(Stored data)
---
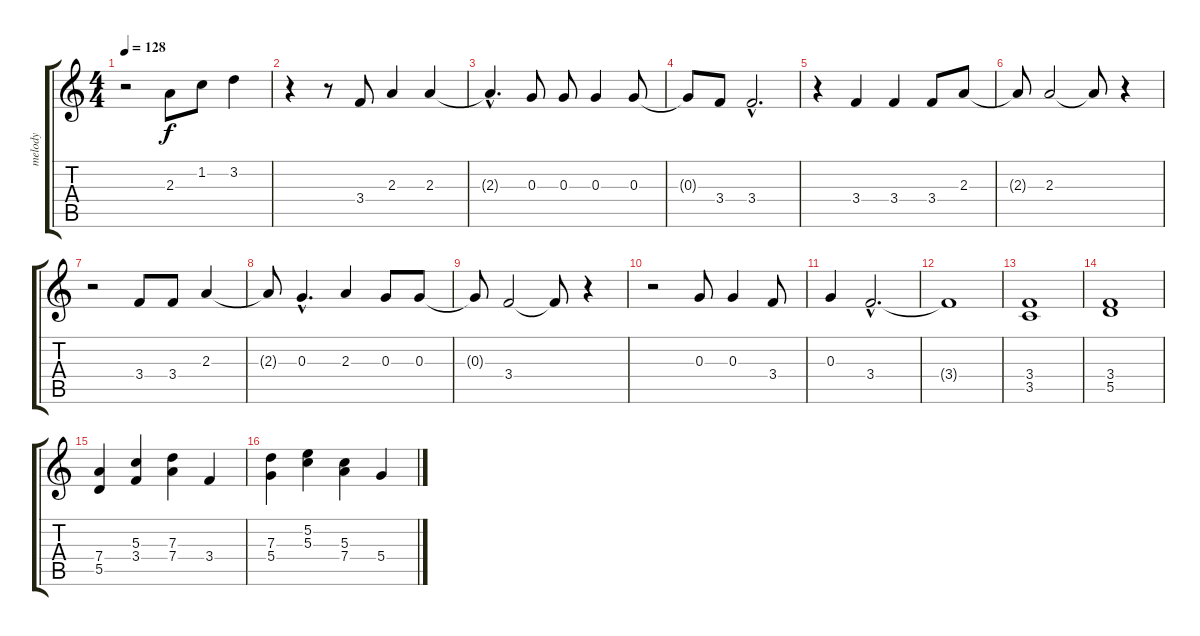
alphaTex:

\track ("melody" "melody") {instrument acousticguitarsteel}
\staff {score tabs}
\tuning (E4 B3 G3 D3 A2 E2) {hide}
\ts (4 4)
\tempo 128
\clef g2
\ks c
r.2{dy f} 2.3.8 1.2.8 3.2.4 |
r.4 r.8 3.4.8 2.3.4 2.3.4 |
2.3{hac t}.4{d} 0.3.8 0.3.8 0.3.4 0.3.8 |
0.3{t}.8 3.4.8 3.4{hac}.2{d} |
r.4 3.4.4 3.4.4 3.4.8 2.3.8 |
2.3{t}.8 2.3.2 2.3{t}.8 r.4 |
r.2 3.4.8 3.4.8 2.3.4 |
2.3{t}.8 0.3{hac}.4{d} 2.3.4 0.3.8 0.3.8 |
0.3{t}.8 3.4.2 3.4{t}.8 r.4 |
r.2 0.3.8 0.3.4 3.4.8 |
0.3.4 3.4{hac}.2{d} |
3.4{t}.1 |
(3.4 3.5).1 |
(3.4 5.5).1 |
(7.4 5.5).4 (5.3 3.4).4 (7.3 7.4).4 3.4.4 |
(7.3 5.4).4 (5.2 5.3).4 (5.3 7.4).4 5.4.4
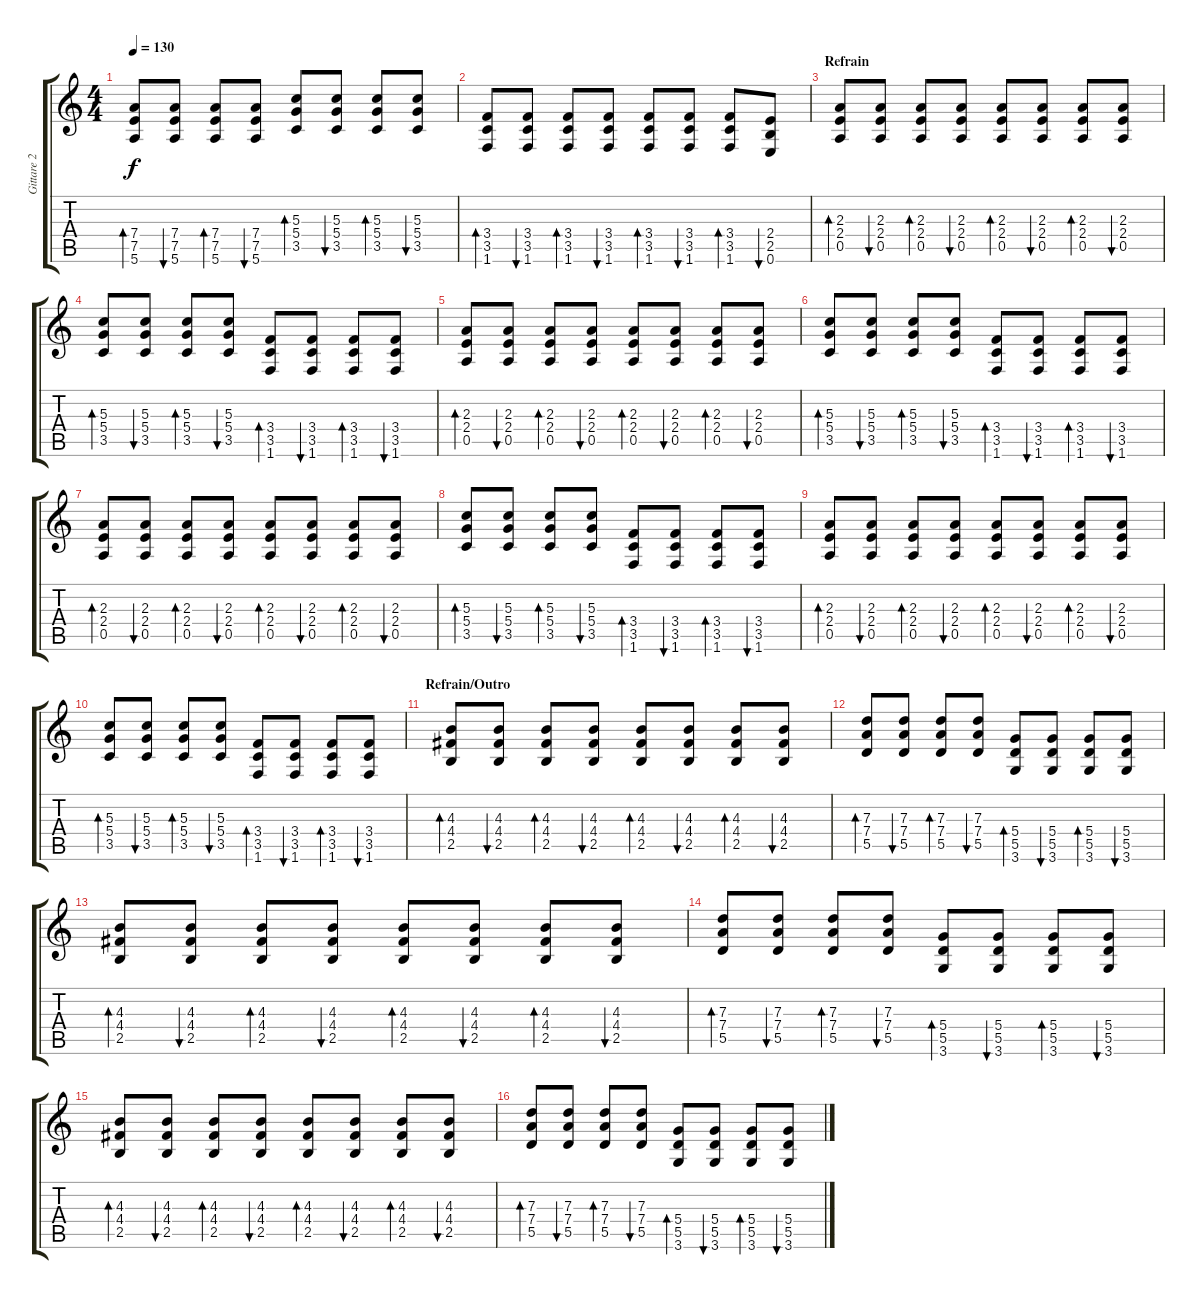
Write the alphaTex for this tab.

\track ("Gittare 2" "Gittare 2") {instrument distortionguitar}
\staff {score tabs}
\tuning (E4 B3 G3 D3 A2 E2) {hide}
\ts (4 4)
\tempo 130
\clef g2
\ks c
(7.4 7.5 5.6).8{bd 60 dy f} (7.4 7.5 5.6).8{bu 60} (7.4 7.5 5.6).8{bd 60} (7.4 7.5 5.6).8{bu 60} (5.3 5.4 3.5).8{bd 60} (5.3 5.4 3.5).8{bu 60} (5.3 5.4 3.5).8{bd 60} (5.3 5.4 3.5).8{bu 60} |
(3.4 3.5 1.6).8{bd 60} (3.4 3.5 1.6).8{bu 60} (3.4 3.5 1.6).8{bd 60} (3.4 3.5 1.6).8{bu 60} (3.4 3.5 1.6).8{bd 60} (3.4 3.5 1.6).8{bu 60} (3.4 3.5 1.6).8{bd 60} (2.4 2.5 0.6).8{bu 60} |
\section ("" "Refrain")
(2.3 2.4 0.5).8{bd 60} (2.3 2.4 0.5).8{bu 60} (2.3 2.4 0.5).8{bd 60} (2.3 2.4 0.5).8{bu 60} (2.3 2.4 0.5).8{bd 60} (2.3 2.4 0.5).8{bu 60} (2.3 2.4 0.5).8{bd 60} (2.3 2.4 0.5).8{bu 60} |
(5.3 5.4 3.5).8{bd 60} (5.3 5.4 3.5).8{bu 60} (5.3 5.4 3.5).8{bd 60} (5.3 5.4 3.5).8{bu 60} (3.4 3.5 1.6).8{bd 60} (3.4 3.5 1.6).8{bu 60} (3.4 3.5 1.6).8{bd 60} (3.4 3.5 1.6).8{bu 60} |
(2.3 2.4 0.5).8{bd 60} (2.3 2.4 0.5).8{bu 60} (2.3 2.4 0.5).8{bd 60} (2.3 2.4 0.5).8{bu 60} (2.3 2.4 0.5).8{bd 60} (2.3 2.4 0.5).8{bu 60} (2.3 2.4 0.5).8{bd 60} (2.3 2.4 0.5).8{bu 60} |
(5.3 5.4 3.5).8{bd 60} (5.3 5.4 3.5).8{bu 60} (5.3 5.4 3.5).8{bd 60} (5.3 5.4 3.5).8{bu 60} (3.4 3.5 1.6).8{bd 60} (3.4 3.5 1.6).8{bu 60} (3.4 3.5 1.6).8{bd 60} (3.4 3.5 1.6).8{bu 60} |
(2.3 2.4 0.5).8{bd 60} (2.3 2.4 0.5).8{bu 60} (2.3 2.4 0.5).8{bd 60} (2.3 2.4 0.5).8{bu 60} (2.3 2.4 0.5).8{bd 60} (2.3 2.4 0.5).8{bu 60} (2.3 2.4 0.5).8{bd 60} (2.3 2.4 0.5).8{bu 60} |
(5.3 5.4 3.5).8{bd 60} (5.3 5.4 3.5).8{bu 60} (5.3 5.4 3.5).8{bd 60} (5.3 5.4 3.5).8{bu 60} (3.4 3.5 1.6).8{bd 60} (3.4 3.5 1.6).8{bu 60} (3.4 3.5 1.6).8{bd 60} (3.4 3.5 1.6).8{bu 60} |
(2.3 2.4 0.5).8{bd 60} (2.3 2.4 0.5).8{bu 60} (2.3 2.4 0.5).8{bd 60} (2.3 2.4 0.5).8{bu 60} (2.3 2.4 0.5).8{bd 60} (2.3 2.4 0.5).8{bu 60} (2.3 2.4 0.5).8{bd 60} (2.3 2.4 0.5).8{bu 60} |
(5.3 5.4 3.5).8{bd 60} (5.3 5.4 3.5).8{bu 60} (5.3 5.4 3.5).8{bd 60} (5.3 5.4 3.5).8{bu 60} (3.4 3.5 1.6).8{bd 60} (3.4 3.5 1.6).8{bu 60} (3.4 3.5 1.6).8{bd 60} (3.4 3.5 1.6).8{bu 60} |
\section ("" "Refrain/Outro")
(4.3 4.4 2.5).8{bd 60} (4.3 4.4 2.5).8{bu 60} (4.3 4.4 2.5).8{bd 60} (4.3 4.4 2.5).8{bu 60} (4.3 4.4 2.5).8{bd 60} (4.3 4.4 2.5).8{bu 60} (4.3 4.4 2.5).8{bd 60} (4.3 4.4 2.5).8{bu 60} |
(7.3 7.4 5.5).8{bd 60} (7.3 7.4 5.5).8{bu 60} (7.3 7.4 5.5).8{bd 60} (7.3 7.4 5.5).8{bu 60} (5.4 5.5 3.6).8{bd 60} (5.4 5.5 3.6).8{bu 60} (5.4 5.5 3.6).8{bd 60} (5.4 5.5 3.6).8{bu 60} |
(4.3 4.4 2.5).8{bd 60} (4.3 4.4 2.5).8{bu 60} (4.3 4.4 2.5).8{bd 60} (4.3 4.4 2.5).8{bu 60} (4.3 4.4 2.5).8{bd 60} (4.3 4.4 2.5).8{bu 60} (4.3 4.4 2.5).8{bd 60} (4.3 4.4 2.5).8{bu 60} |
(7.3 7.4 5.5).8{bd 60} (7.3 7.4 5.5).8{bu 60} (7.3 7.4 5.5).8{bd 60} (7.3 7.4 5.5).8{bu 60} (5.4 5.5 3.6).8{bd 60} (5.4 5.5 3.6).8{bu 60} (5.4 5.5 3.6).8{bd 60} (5.4 5.5 3.6).8{bu 60} |
(4.3 4.4 2.5).8{bd 60} (4.3 4.4 2.5).8{bu 60} (4.3 4.4 2.5).8{bd 60} (4.3 4.4 2.5).8{bu 60} (4.3 4.4 2.5).8{bd 60} (4.3 4.4 2.5).8{bu 60} (4.3 4.4 2.5).8{bd 60} (4.3 4.4 2.5).8{bu 60} |
(7.3 7.4 5.5).8{bd 60} (7.3 7.4 5.5).8{bu 60} (7.3 7.4 5.5).8{bd 60} (7.3 7.4 5.5).8{bu 60} (5.4 5.5 3.6).8{bd 60} (5.4 5.5 3.6).8{bu 60} (5.4 5.5 3.6).8{bd 60} (5.4 5.5 3.6).8{bu 60}
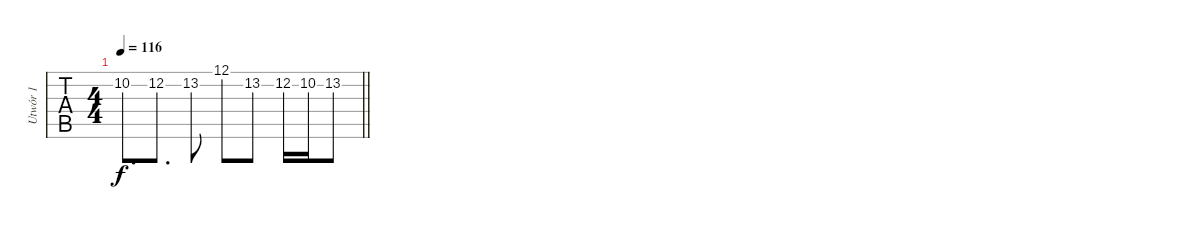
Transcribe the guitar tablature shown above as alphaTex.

\track ("Utwór 1" "Utwór 1") {instrument acousticguitarsteel}
\staff {tabs}
\tuning (E4 B3 G3 D3 A2 E2) {hide}
\ts (4 4)
\tempo 116
\clef g2
\barLineRight lightlight
\ks c
10.2.8{d dy f} 12.2.8{d} 13.2.8 12.1.8 13.2.8 12.2.16 10.2.16 13.2.8
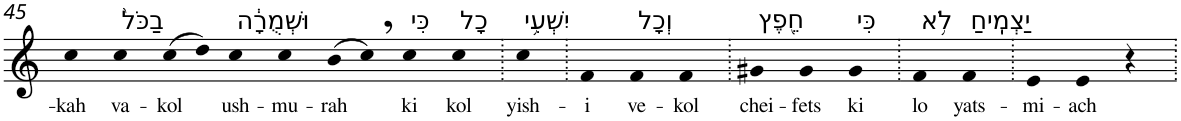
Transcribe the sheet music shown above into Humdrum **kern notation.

**kern	**text
*part1	*part1
*staff1	*staff1
*I"Piano	*
*I'Pno	*
!!LO:PB:g=z
*clefG2	*
*k[]	*
=45	=45
!	!LO:LY:b
4cc	-kah
!LO:TX:a:t=בַכֹּל֙	!
!	!LO:LY:b
4cc	va-
!	!LO:LY:b
(>8cc	-kol
8dd)	.
!LO:TX:a:t=וּשְׁמֻרָ֔ה	!
!	!LO:LY:b
4cc	ush-
!	!LO:LY:b
4cc	-mu-
!	!LO:LY:b
(>8b	-rah
8cc,)	.
!LO:TX:a:t=כִּי	!
!	!LO:LY:b
4cc	ki
!LO:TX:a:t=כָל	!
!	!LO:LY:b
4cc	kol
=46.	=46.
!LO:TX:a:t=יִשְׁעִ֥י	!
!	!LO:LY:b
4cc	yish-
=47.	=47.
!	!LO:LY:b
4f	-i
!LO:TX:a:t=וְכָל	!
!	!LO:LY:b
4f	ve-
!	!LO:LY:b
4f	-kol
=48.	=48.
!LO:TX:a:t=חֵ֖פֶץ	!
!	!LO:LY:b
4g#X	chei-
!	!LO:LY:b
4g#	-fets
!LO:TX:a:t=כִּי	!
!	!LO:LY:b
4g#	ki
=49.	=49.
!LO:TX:a:t=לֹ֥א	!
!	!LO:LY:b
4f	lo
!LO:TX:a:t=יַצְמִֽיחַ	!
!	!LO:LY:b
4f	yats-
=50.	=50.
!	!LO:LY:b
4e	-mi-
!	!LO:LY:b
4e	-ach
4r	.
=.	=.
*-	*-
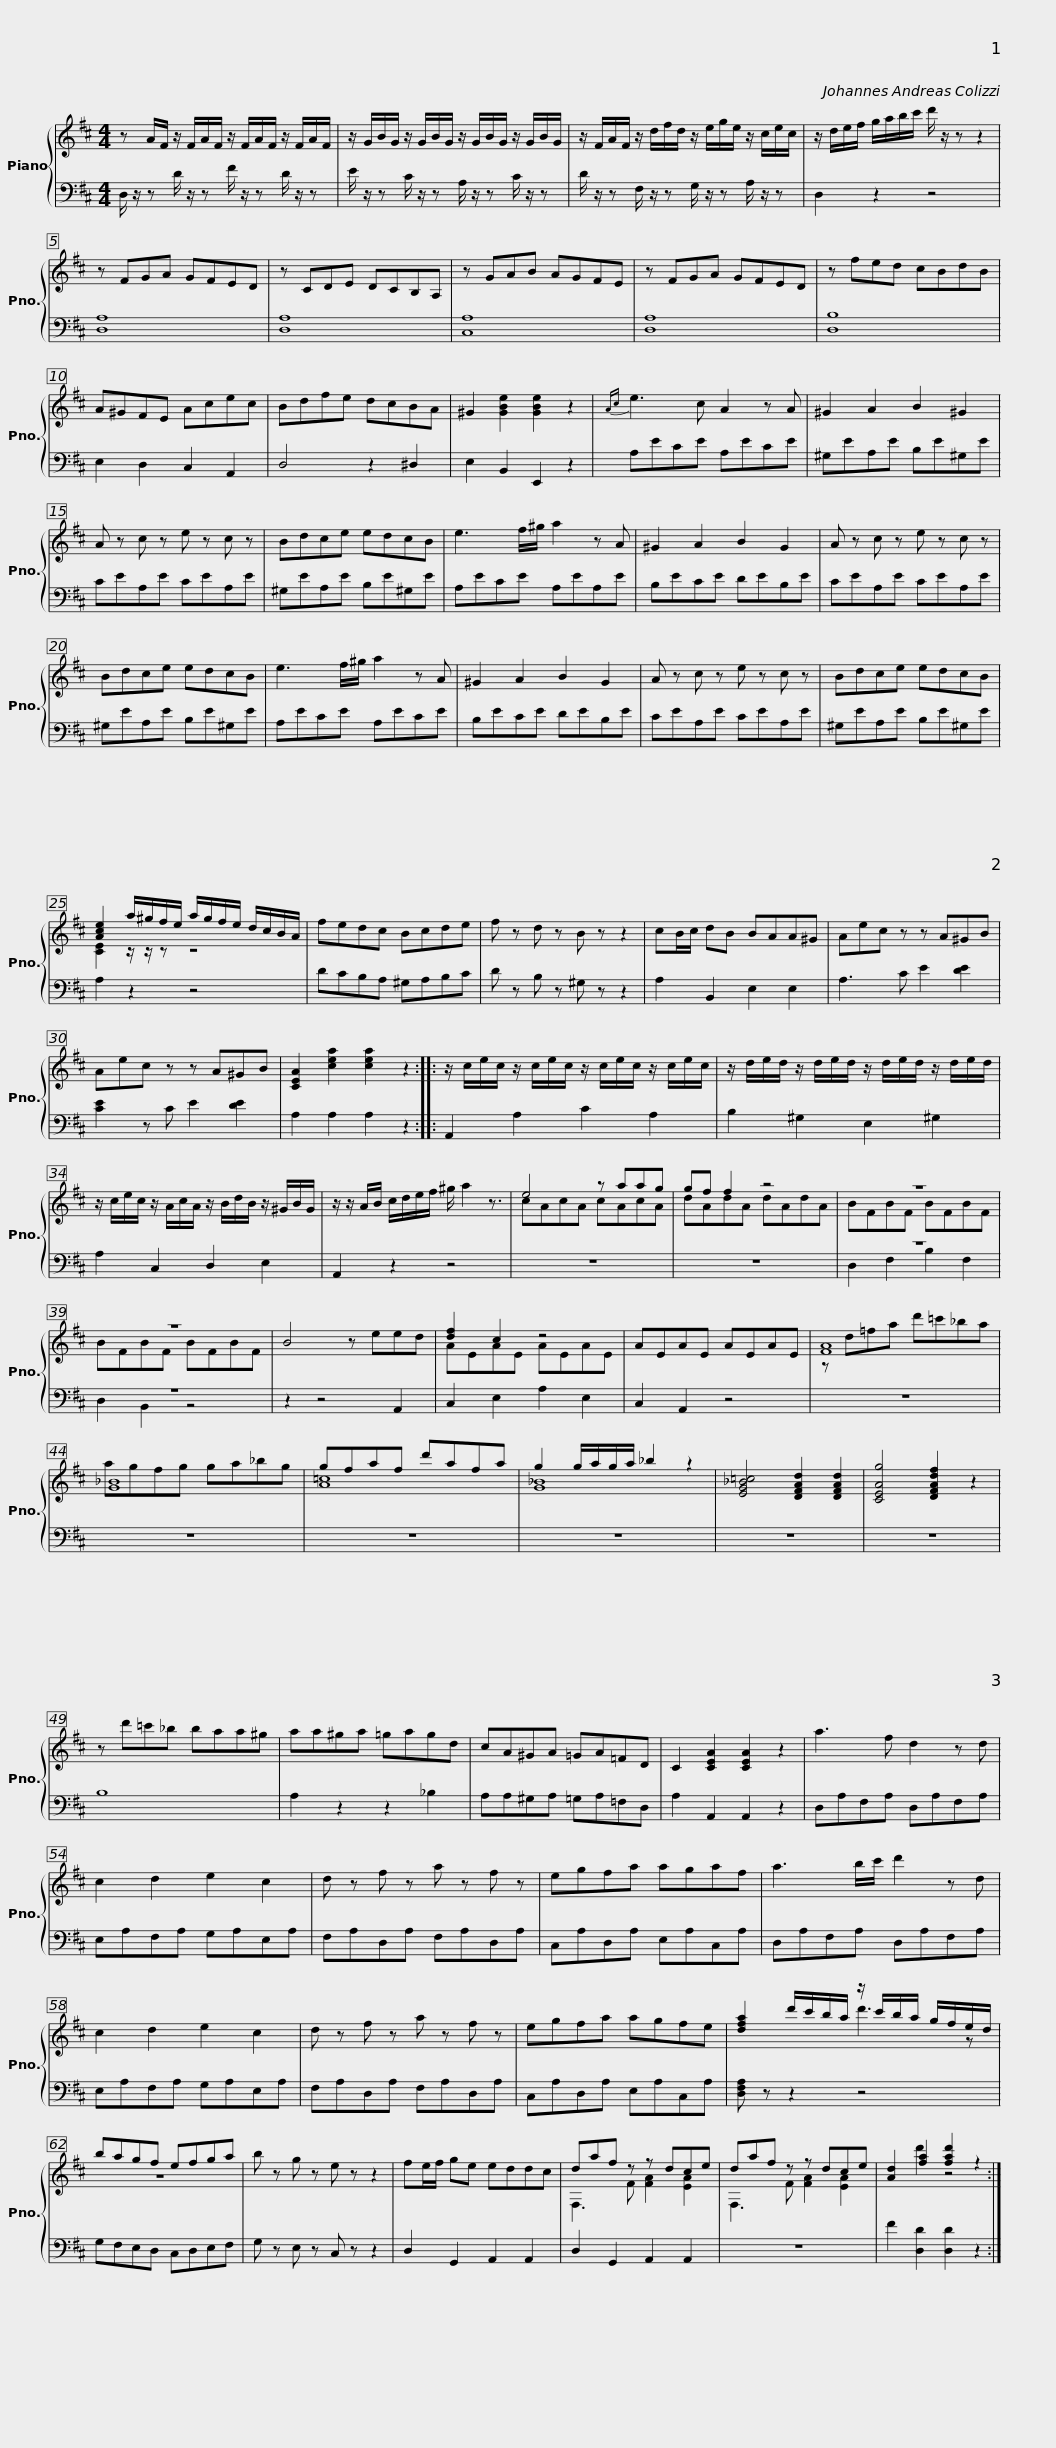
---
Express everything from the start of the lines down through the line "Write the alphaTex for this tab." as a numbered list, skipping blank lines and leaving the pictures out.

• **Task solution**
1. alphaTex:
2. \track ("melody" "melody") {instrument acousticguitarsteel}
3. \staff {score tabs}
4. \tuning (E4 B3 G3 D3 A2 E2) {hide}
5. \ts (4 4)
6. \tempo 128
7. \clef g2
8. \ks c
9. r.2{dy f} 2.3.8 1.2.8 3.2.4 |
10. r.4 r.8 3.4.8 2.3.4 2.3.4 |
11. 2.3{hac t}.4{d} 0.3.8 0.3.8 0.3.4 0.3.8 |
12. 0.3{t}.8 3.4.8 3.4{hac}.2{d} |
13. r.4 3.4.4 3.4.4 3.4.8 2.3.8 |
14. 2.3{t}.8 2.3.2 2.3{t}.8 r.4 |
15. r.2 3.4.8 3.4.8 2.3.4 |
16. 2.3{t}.8 0.3{hac}.4{d} 2.3.4 0.3.8 0.3.8 |
17. 0.3{t}.8 3.4.2 3.4{t}.8 r.4 |
18. r.2 0.3.8 0.3.4 3.4.8 |
19. 0.3.4 3.4{hac}.2{d} |
20. 3.4{t}.1 |
21. (3.4 3.5).1 |
22. (3.4 5.5).1 |
23. (7.4 5.5).4 (5.3 3.4).4 (7.3 7.4).4 3.4.4 |
24. (7.3 5.4).4 (5.2 5.3).4 (5.3 7.4).4 5.4.4
25. Write the alphaTex for this tab.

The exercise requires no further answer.